• **TEXTE À LIRE**:
Vie et mort de l'homme qui tua John F. Kennedy

Auteur : Anne-James Chaton
Editeur : P.O.L
Sélection Rue des Livres

Le 22 novembre 1963, à 10h45 GMT, Lee Harvey Oswald abat de trois balles de fusil Carcano le 35ème président des Etats-Unis d’Amérique John Fitzgerald Kennedy. Sept jours plus tard, Lyndon Johnson crée la commission Warren, chargée de faire la lumière sur les circonstances de cet assassinat. Elle rend ses conclusions en septembre 1964 : 888 pages extraites des 26 volumes d’auditions et de pièces à conviction accumulées.
Pour écrire cette biographie romanesque de Lee Harvey Oswald, Anne-James Chaton a dépouillé les minutes des interrogatoires menés par la commission, ne retenant que les témoins ayant directement connu Oswald ou assisté à l’assassinat, soit 267 entretiens, plus de 10.000 pages. Le roman est exclusivement construit à partir de cette base documentaire. Les informations recueillies par l’examen de cette archive vivante sont méticuleusement prélevées et organisées afin de reconstituer la vie de Lee Harvey Oswald sur la seule base de ces témoignages. Le livre prend la forme d’une biographie mais très vite l’oralité bouscule la narration. Les voix des témoins surgissent dans le texte. Tout s’accélère.
Jusqu’à faire entendre les dialogues réels, ceux des témoignages. La dimension sonore du livre s’affirme encore avec la retranscription des enregistrements radios des voitures de police au moment de l’assassinat. Plus le lecteur s’approche d’une fin qu’il sait inéluctable et plus le phrasé du récit se dépouille pour laisser place à la parole vivante des témoins.
La dernière partie du livre, consacrée aux interrogatoires de polices dans le commissariat de Dallas, tient quasi exclusivement à la restitution des séances d’identification et des débats entre le commissaire de police et l’assassin.
La biographie a lentement muté en thriller, puis en tragédie. Le réel cède le pas à la possibilité de la fiction.

• **VOTRE TÂCHE**:
Pour chaque affirmation ci-dessous, indiquez par oui ou par non si elle concorde avec la présentation du livre ci-dessus, en citant à l'identique les mots décisifs de cette présentation.
1. La commission Warren a été créée sept jours après l'assassinat de Kennedy.
2. Anne-James Chaton a retenu tous les témoins interrogés par la commission.
3. Le livre retranscrit des enregistrements radio des voitures de police.

• **DONNÉES ENREGISTRÉES**:
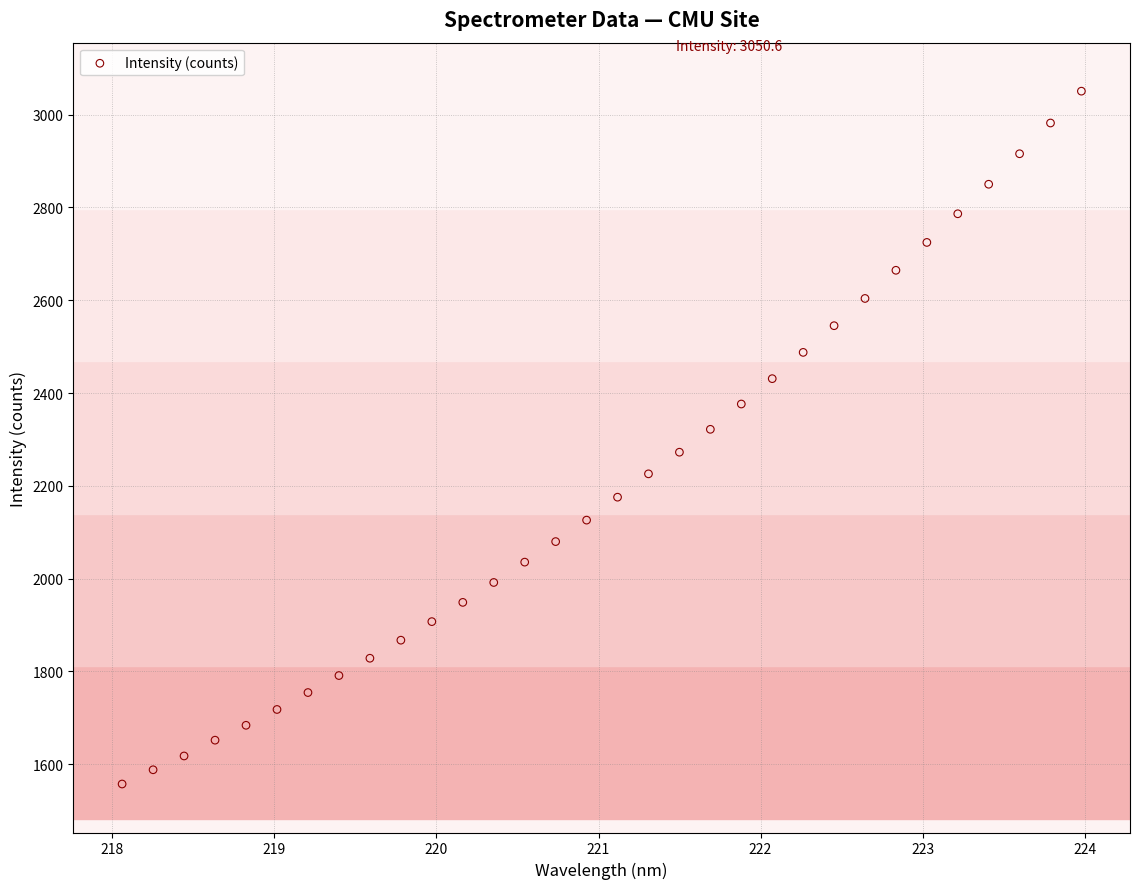

What is the range of X values (max minus min)?

5.9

• **CORRIGÉ**:
1. Oui : « Sept jours plus tard, Lyndon Johnson crée la commission Warren »
2. Non : « ne retenant que les témoins ayant directement connu Oswald ou assisté à l’assassinat »
3. Oui : « la retranscription des enregistrements radios des voitures de police au moment de l’assassinat »